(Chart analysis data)
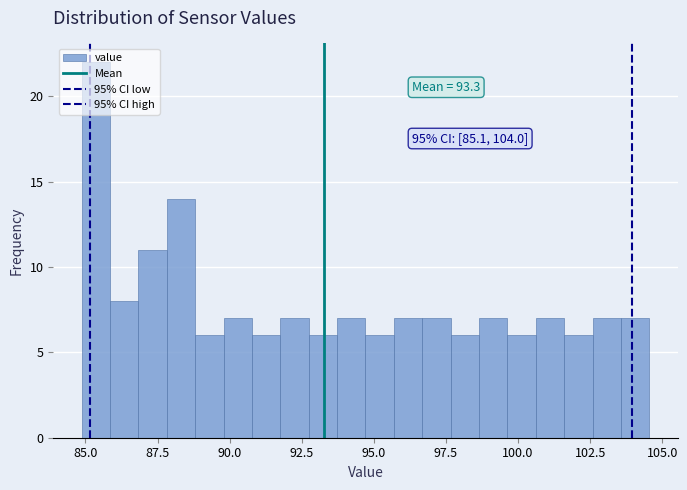

Read against the x-axis, roughly where is the centre of the tallest bar?

85.5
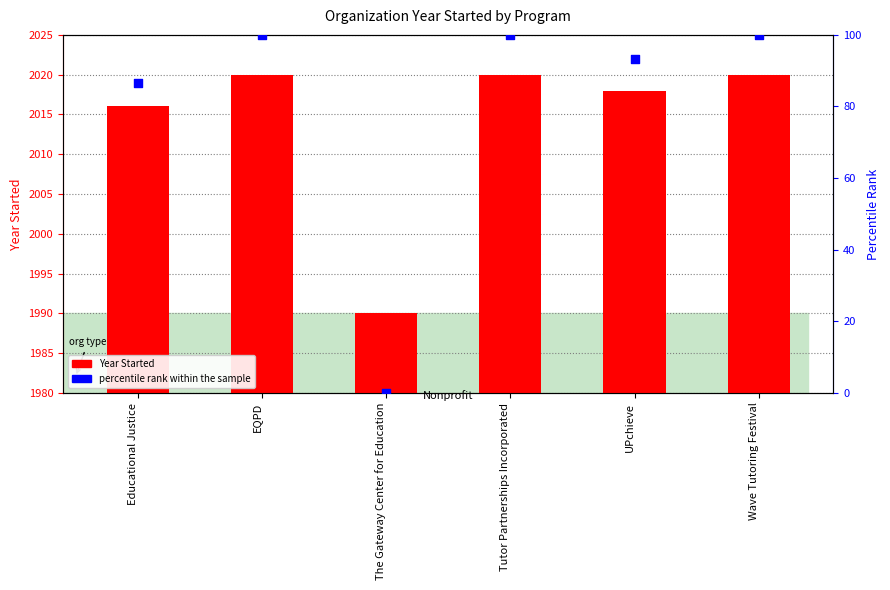

Which series contains the highest Y value?

Year Started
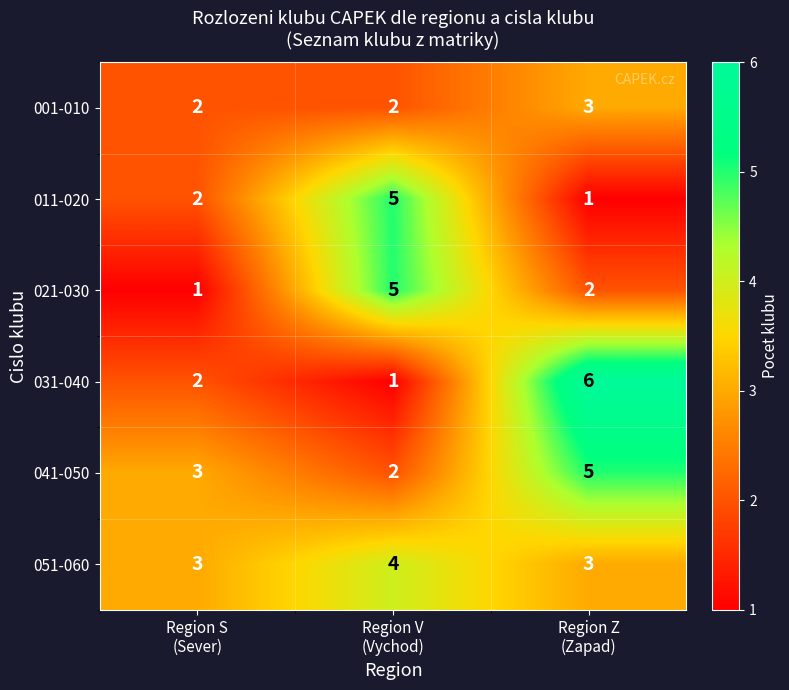

What is the average value of the 021-030 series?

3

Exercise – Rewrite all of the rows above, substituting "data set" for every occurrence of "series" and leaving everything else unchanged. Omit the pictures from your output.

Response to the task –
Read against the x-axis, roughly where is the centre of the tallest bar?

85.5

Which data set contains the highest Y value?

Year Started

What is the average value of the 021-030 data set?

3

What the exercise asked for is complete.